(Problems to work on):
a) Using the text on Unix security tools, decide whether each statement agrees with it: (i) COPS tries to correct the problems it finds; (ii) Crack can make use of several networked hosts; (iii) SATAN exploits the networking problems it recognizes. Answer yes or no for each and quote the deciding words.
b) Pick up the text on Unix security tools after its final sentence and carry it on.

(Passage for review):
%%

All of the programs merely warn the user of a potential problem -- COPS DOES NOT ATTEMPT TO CORRECT OR EXPLOIT ANY OF THE POTENTIAL PROBLEMS IT FINDS! COPS either mails or creates a file (user selectable) of any of the problems it finds while running on your system. Because COPS does not correct potential hazards it finds, it does _not_ have to be run by a privileged account (i.e. root or whomever.)

Crack

The following is taken from the Crack documentation

Crack is a freely available program designed to find standard Unix eight-character DES encrypted passwords by standard guessing techniques. It is written to be flexible, configurable and fast, and to be able to make use of several networked hosts via the Berkeley rsh program (or similar), where possible.

Satan

The following is taken from the Satan documentation and explains what it does.

SATAN is a tool to help Systems Administrators. It recognises several common networking-related security problems, and reports the problems without actually exploiting them.

For each type or problem found, SATAN offers a tutorial that explains the problem and what its impact could be. The tutorial also explains what can be done about the problem: correct an error in a configuration file, install a bugfix from the vendor, use other means to restrict access, or simply disable service.

SATAN collects information that is available to everyone on with access to the network. With a properly-configured firewall in place, that should be near-zero information for outsiders.

%%

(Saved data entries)
%%

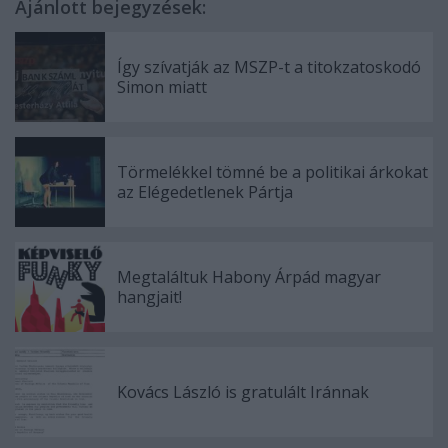
Ajánlott bejegyzések:
Így szívatják az MSZP-t a titokzatoskodó
Simon miatt
Törmelékkel tömné be a politikai árkokat
az Elégedetlenek Pártja
Megtaláltuk Habony Árpád magyar
hangjait!
Kovács László is gratulált Iránnak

%%

(Replies):
a)
(i) No: "COPS DOES NOT ATTEMPT TO CORRECT OR EXPLOIT ANY OF THE POTENTIAL PROBLEMS IT FINDS!"
(ii) Yes: "to be able to make use of several networked hosts via the Berkeley rsh program (or similar), where possible"
(iii) No: "reports the problems without actually exploiting them"

b)
We have done some limited research with SATAN. Our finding is that on networks with more than a few dozen systems, SATAN will inevitably find problems. Here's the current problem list:

§         NFS file systems exported to arbitrary hosts

§         NFS file systems exported to unprivileged programs

§         NFS file systems exported via the portmapper

§         NIS password file access from arbitrary hosts

§         Old (i.e. before 8.6.10) sendmail versions

§         REXD access from arbitrary hosts

§         X server access control disabled

§         arbitrary files accessible via TFTP

§         remote shell access from arbitrary hosts

§         writable anonymous FTP home directory

Exercises

Having decided on the appropriate level of security for your site and identified the security problems at your site you, now have to fix the problems and implement your security policy. This section examines tools and methods that can be used to improve security with passwords, the file system and the network.

Improving password security

There are a number of schemes a Systems Administrator can use to help make passwords more secure including

§         user education,

§         shadow passwords,

§         proactive password programs,

§         password generators,

§         password aging,

§         regular password cracking, and

§         one-time passwords.

User education

Users do not want other people breaking into their accounts. If the users of a system are educated in the dangers of using bad passwords most will choose good passwords. One effective education program might be breaking their passwords with Crack and then telling them what their password is (if you can do it, the bad guys can).

How you perform user education will depend on your users. Different users respond to different methods. It must always remembered not to alienate your users.

Shadow passwords

Once they have a system's encrypted passwords, bad guys can crack these passwords using a variety of methods. Mentioned in the chapter on adding users, shadow passwords remove the encrypted password from the /etc/passwd file (a file readable by every user) and place them into a file readable only by the root user. This prevents the bad guys from (easily) getting a copy of your encrypted passwords.

When you install shadow passwords you will have to modify any program that asks the user to enter a username/password, e.g. login the pop mail daemon, the ftp daemon.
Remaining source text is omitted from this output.